DONG! O sino da igreja de Orléansville acabara de dar a badalada única e solitária da uma hora da manhã. Um silêncio estranho pairava sobre a cidade. E um frio, como se o vento de norte teimasse em infiltrar-se pelas frinchas das janelas do destino.
Depois, o mundo como fora até aí no vale do rio Chelife deixou de existir.
Orléansville viria, mais tarde, a ser chamada de Chlef.
Antes do domínio francês na Argélia, tivera o nome de El Asnan. Poderia alguém encontrar-lhe designação mais certeira? El Asnan significa As Ruínas.

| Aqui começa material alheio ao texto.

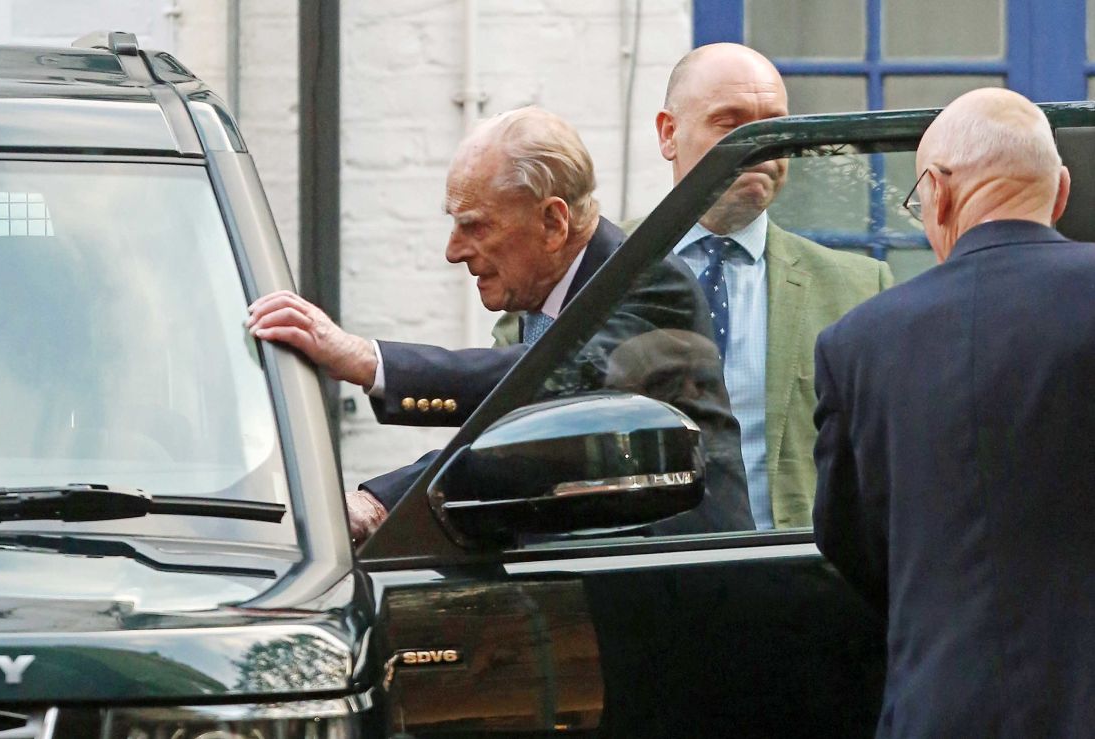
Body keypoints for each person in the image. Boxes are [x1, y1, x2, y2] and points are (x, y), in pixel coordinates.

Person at [248, 106, 753, 541]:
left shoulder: (648, 281)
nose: (453, 251)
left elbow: (544, 393)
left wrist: (366, 363)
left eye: (475, 225)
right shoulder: (537, 302)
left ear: (553, 223)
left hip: (680, 599)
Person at [812, 88, 1094, 737]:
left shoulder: (859, 343)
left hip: (944, 709)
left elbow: (850, 540)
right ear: (1060, 191)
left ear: (936, 194)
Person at [653, 43, 894, 530]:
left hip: (794, 582)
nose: (762, 145)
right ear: (669, 134)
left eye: (774, 125)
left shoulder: (860, 289)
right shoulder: (596, 273)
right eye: (732, 123)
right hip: (632, 579)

No dia 10 de setembro de 1954, Orléansville ficou reduzida a ruínas. Os edifícios abanaram nos seus alicerces e começaram a desfazer-se. Uma força bruta atirou as pessoas para um vórtice de incompreensão e pavor. Num instante, pouco mais de um minuto, o silêncio da noite de Orléansville era estilhaçado por gritos e choros, por uivos de desespero e por angustiadas súplicas. Todas as luzes se apagaram. Os habitantes foram obrigados a procurar uns pelos outros em plena escuridão. Nem o luar os ajudou.
Gente de um lado para o outro num pânico atroz, muitos de pijama, outros de roupas desfeitas, rasgadas. Móveis espalhados pelos passeios, montes de alvenaria, vidraças no chão rasgavam pés que corriam descalços.
Os estrondos sucediam-se.
Toda a terra era assolada por soluços contínuos. Como se ela própria não conseguisse conter o pranto.

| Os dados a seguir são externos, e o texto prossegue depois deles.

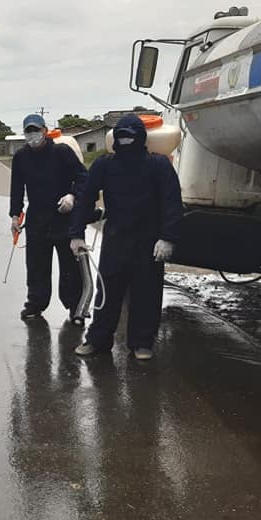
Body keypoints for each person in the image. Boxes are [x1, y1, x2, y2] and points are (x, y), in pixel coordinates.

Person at [69, 114, 183, 361]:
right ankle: (97, 340)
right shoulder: (105, 165)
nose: (125, 141)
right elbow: (86, 198)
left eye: (130, 137)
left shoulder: (158, 165)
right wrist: (76, 234)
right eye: (121, 137)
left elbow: (172, 202)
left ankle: (142, 343)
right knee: (107, 292)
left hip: (149, 241)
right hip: (116, 239)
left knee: (146, 293)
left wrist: (168, 237)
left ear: (141, 137)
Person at [9, 112, 88, 323]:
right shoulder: (21, 157)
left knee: (70, 267)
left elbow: (83, 179)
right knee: (36, 266)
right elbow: (16, 188)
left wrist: (72, 196)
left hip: (63, 216)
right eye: (28, 131)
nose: (32, 135)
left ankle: (75, 306)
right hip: (37, 218)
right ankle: (35, 303)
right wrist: (15, 215)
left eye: (36, 130)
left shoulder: (61, 152)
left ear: (45, 130)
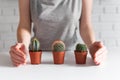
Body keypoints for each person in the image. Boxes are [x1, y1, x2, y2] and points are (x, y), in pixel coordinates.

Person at [9, 0, 107, 67]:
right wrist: (23, 45)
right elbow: (24, 25)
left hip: (71, 59)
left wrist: (92, 45)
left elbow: (85, 26)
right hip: (37, 59)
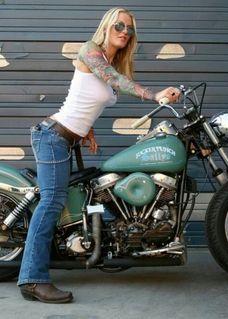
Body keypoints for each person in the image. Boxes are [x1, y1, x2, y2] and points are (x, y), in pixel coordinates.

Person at [17, 7, 180, 303]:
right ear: (106, 25)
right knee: (51, 202)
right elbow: (114, 80)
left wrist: (86, 130)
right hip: (52, 136)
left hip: (66, 139)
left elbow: (84, 98)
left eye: (129, 29)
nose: (124, 31)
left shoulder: (112, 61)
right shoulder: (91, 51)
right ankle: (32, 279)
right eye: (119, 25)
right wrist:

“O Terror de Orléansville”, berraram as manchetes dos jornais.
Sinetas de carros de bombeiros, uma nuvem espessa de poeira, crianças perdidas que o solo não engoliu nas crateras abertas, rasgões extremos, fraturas no alcatrão.
Feridas gigantes que demorariam anos a cicatrizar.
As Ruínas: não poderia haver outro nome para El Asnan.
Uma mulher enlouquecida, incapaz de se mover, em traje de noite branco, parecia um fantasma suicida. Gemia como um animal alucinado.
As contas começaram a ser feitas.
As contas do terror, sem prova dos nove.
Vinte mil almas sem lar.
Mais de 6 mil feridos.
Mortos ainda por somar.
A morte soma-se ou diminui-se?
Qual é a aritmética da devastação?
Em redor de Orléansville, povoações desapareceram do mapa: Ponteba, Bougainville, Flatters e Vauban.
Às seis horas da manhã, em Argel, na capital, sentiu-se uma réplica durante mais de dez segundos.
Às 11 horas, havia 590 cadáveres confirmados.
Um edifício de nove andares, orgulho da cidade, a Escola Primária Superior e o Colégio de Orléansville, não passava de um monte de pedras e pó.
Cidade perdida Mais de 40 mil habitantes tinha Orléansville nesse dia de setembro de 1954.
Os franceses consideraram a cidade perdida. Mais de 90% dos edifícios tombados no abalo estavam irreconhecíveis e seria impossível reconstruí-los.
Havia lençóis entrançados dependurados de buracos abertos nas casas que ainda se mantinham teimosamente de pé. Pontos de fuga.
A porta da cadeia manteve-se escancarada. A polícia deu oportunidade aos criminosos de fugirem. Mais de uma dezena continuaram encarcerados. Fechados para sempre na teia sem piedade da morte.
Sete graus na escala de Richter.
Ninguém seria capaz de adivinhar que era apenas o início de um pânico irreprimível. Seis dias mais tarde, outro terramoto de idênticas proporções desfez o que restava de Orléansville.
A morte voltou em fúria incontida e levou mais mil pessoas.
Cristãos e muçulmanos viravam-se em desespero para um Deus comum.
A natureza não quis nem saber. Escolhera aquele local para desferir o seu golpe de desgraça. E não saciara a fome de catástrofe da primeira vez. A senhora da gadanha não sabe o que é a misericórdia. E permite-se negar o divino.